The goal of this project is to introduce the getting and cleaning data proceess, present some exploratory data analysis of the text data for the capstone project and show the goals for the prediction model and final application.
In order to exectute the R code the following libraries must be loaded.
library(ggplot2)
library(gridExtra)
library(wordcloud)
library(RColorBrewer)
library(data.table)
library(stringr)
library(tm)
library(RWeka)
library(knitr)
At this section we can configure some parameters relted to the analaysis. Frist we set the absolute paths to documents.
home_dir <- "/home/jagprieto/Escritorio/COURSERA/DATA_SCIENCE/CAPSTONE_PROJECT/"
data_dir <- "/home/jagprieto/Escritorio/COURSERA/DATA_SCIENCE/CAPSTONE_PROJECT/data/corpus"
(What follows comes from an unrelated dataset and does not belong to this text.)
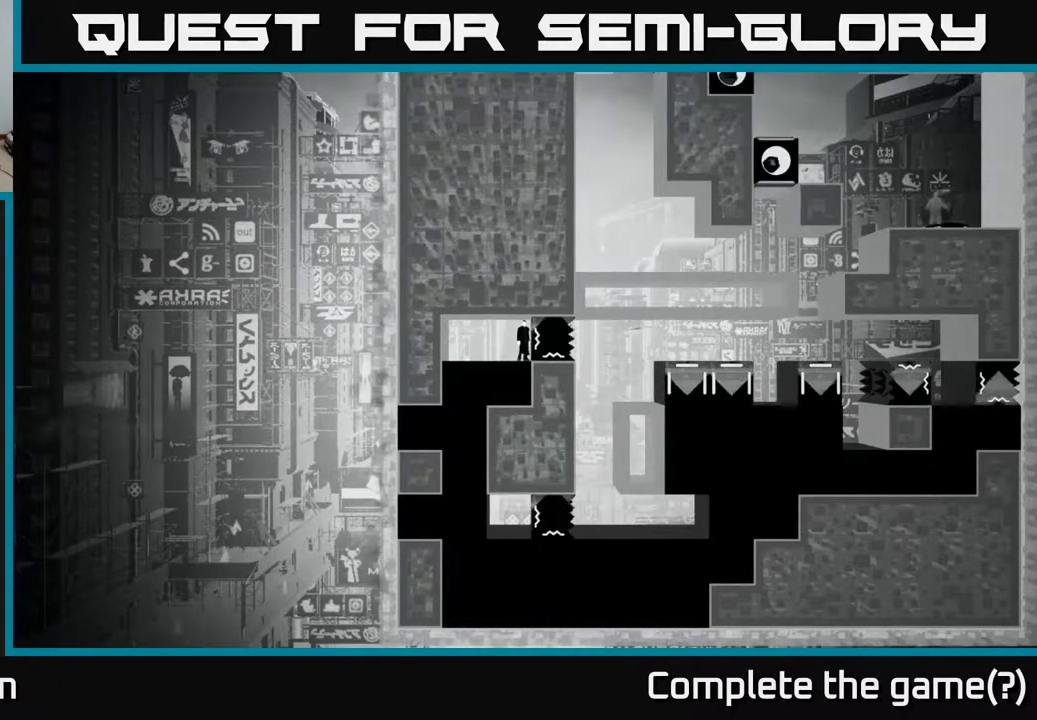
{"buttons": [], "left_stick": "center", "right_stick": "center", "events": []}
news_file_path <- paste(data_dir, '/en_US.news.txt', sep = '')
blogs_file_path <- paste(data_dir, '/en_US.blogs.txt', sep = '')
twitter_file_path <- paste(data_dir, '/en_US.twitter.txt', sep = '')
setwd(home_dir)
Now we set the number of lines (in %) to read from each document to perform the basic exploratory data analysis.
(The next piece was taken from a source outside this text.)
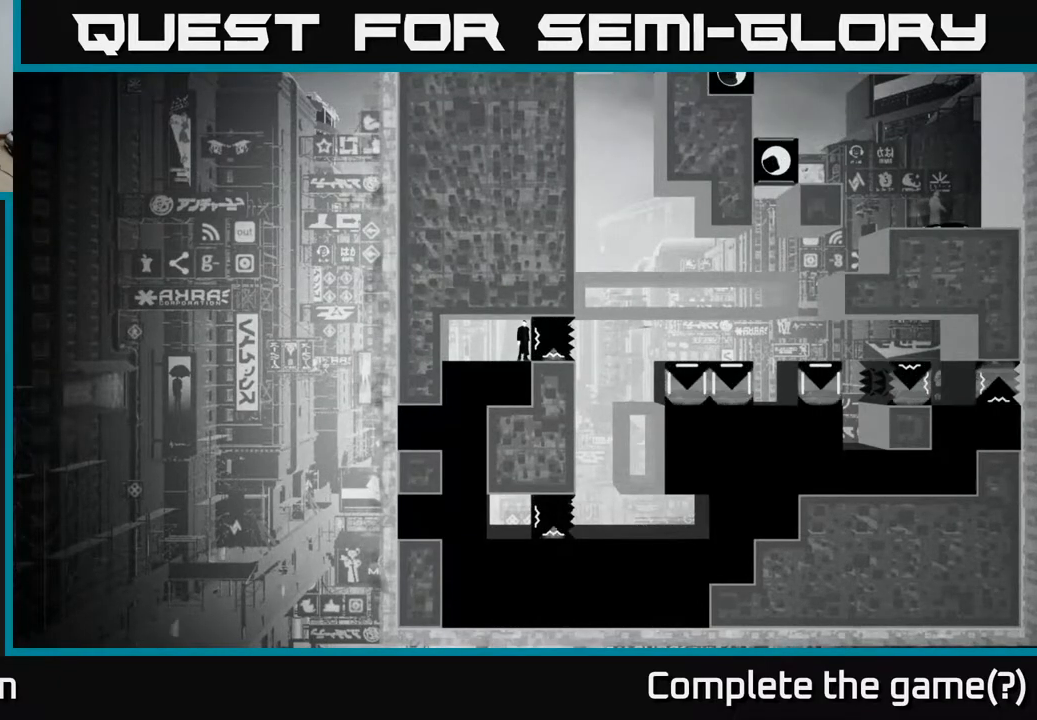
{"buttons": [], "left_stick": "left", "right_stick": "center", "events": [[433, "left_stick", "left"]]}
conf.train.percentage <- 0.01
Set the number of words in the word cloud visualization.
conf.word.cloud.number <- 100
Set the number of terms visualized in the frequency tables (the most frequently terms).
conf.terms.freq.number <- 25
Set the number of clusters.
conf.terms.clusters <- 10
We start by analyzing the document files and obtaining some general info about its size, number of lines and number of words/chars per line.
# Extract blogs documents info.
blogs_file_connection <- file(blogs_file_path, "r", blocking = FALSE)
blogs_table <- readLines(blogs_file_connection) #
close(blogs_file_connection)
blogs_lines_count <- length(blogs_table)
# Count blogs words and chars.
blogs_lines_words_count <- lapply(blogs_table, function (line_text) sapply(gregexpr("\\W+", line_text), length))
blogs_words_count <- Reduce("+", blogs_lines_words_count)
blogs_lines_chars_count <- lapply(blogs_table, function (line_text) nchar(line_text))
blogs_chars_count <- Reduce("+", blogs_lines_chars_count)
blogs_size <- object.size(blogs_table)
# Extract blogs train data table.
blogs_train_lines <- as.integer(conf.train.percentage*blogs_lines_count)
blogs_table_train <- sample(blogs_table, blogs_train_lines)
# Clean blogs data table.
rm(blogs_table)
# Extract news documents info.
news_file_connection <- file(news_file_path, "r", blocking = FALSE)
news_table <- readLines(news_file_connection)
close(news_file_connection)
news_lines_count <- length(news_table)
# Count news words and chars.
news_lines_words_count <- lapply(news_table, function (line_text) sapply(gregexpr("\\W+", line_text), length))
news_words_count <- Reduce("+", news_lines_words_count)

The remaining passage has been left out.